* **WHAT YOU NEED TO DO**:
1. From the tutorial excerpt, extract the stretch from "Starter-Initial-Screen" through "separated by colons.".
2. Answer these questions using the tutorial excerpt:
(a) How many sample files will be parsed?
(b) What prefix do the placeholder labels in the table view currently have?
(c) What separates the values in the Subject, Date, Organization and Lines fields?

* **PASSAGE FOR REVIEW**:
You’ll find the following:

  • DataSource.swift contains a pre-made structure that sets up the data source/delegate to populate a table view.
  • PostCell.swift contains all the properties that you need to display each individual data item.
  • Support/Main.storyboard contains a TableView with a custom cell on the left hand-side and a TextView on the other.

You’ll be parsing the data of 49 sample files in comp.sys.mac.hardware folder. Take a minute to browse though to see how it’s structured. You’ll be collecting items like Name, Email, and so on into a table so that they are easy to see at a glance.

Note: The starter project uses table views to present the data, so if you’re unfamiliar with table views, check out our macOS NSTableView Tutorial.

Build and run the project to see it in action.

Starter-Initial-Screen

The table view currently displays placeholder labels with [Field]Value prefix. By the end of the tutorial, those will be replaced with parsed data.

Understanding the Structure of Raw Samples

Before diving straight into parsing, it’s important to understand what you’re trying to achieve. Below is one of the sample files, with the data items you’ll be retrieving highlighted.

Data-Structure-Illustration

In summary, these data items are:

  • From field: this consists of the sender’s name and email. Parsing it can be tricky since the name may come before the email or vice versa; it might even contain one piece but not the other.
  • Subject, Date, Organization and Lines fields: these have values separated by colons.

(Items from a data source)
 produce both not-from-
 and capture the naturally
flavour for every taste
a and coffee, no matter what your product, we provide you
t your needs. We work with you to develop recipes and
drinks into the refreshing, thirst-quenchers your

* * *

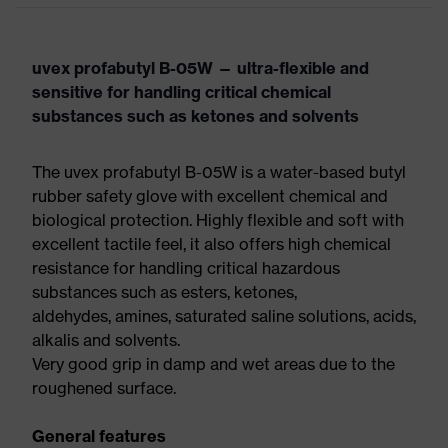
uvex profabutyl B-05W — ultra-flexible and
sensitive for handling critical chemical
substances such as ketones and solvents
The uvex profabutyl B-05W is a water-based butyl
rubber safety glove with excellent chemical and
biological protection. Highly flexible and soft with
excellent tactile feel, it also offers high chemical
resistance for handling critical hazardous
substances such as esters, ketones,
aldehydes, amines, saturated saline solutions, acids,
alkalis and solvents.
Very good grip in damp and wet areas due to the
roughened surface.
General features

...

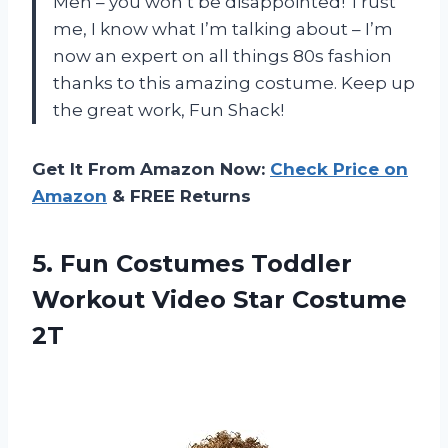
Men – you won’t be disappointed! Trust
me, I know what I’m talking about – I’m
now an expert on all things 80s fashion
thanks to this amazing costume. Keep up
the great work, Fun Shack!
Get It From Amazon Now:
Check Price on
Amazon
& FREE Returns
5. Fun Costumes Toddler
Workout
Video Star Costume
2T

* **ANSWERS IN ORDER**:
1.
Starter-Initial-Screen

The table view currently displays placeholder labels with [Field]Value prefix. By the end of the tutorial, those will be replaced with parsed data.

Understanding the Structure of Raw Samples

Before diving straight into parsing, it’s important to understand what you’re trying to achieve. Below is one of the sample files, with the data items you’ll be retrieving highlighted.

Data-Structure-Illustration

In summary, these data items are:

  • From field: this consists of the sender’s name and email. Parsing it can be tricky since the name may come before the email or vice versa; it might even contain one piece but not the other.
  • Subject, Date, Organization and Lines fields: these have values separated by colons.

2.
(a) 49
(b) [Field]Value
(c) Colons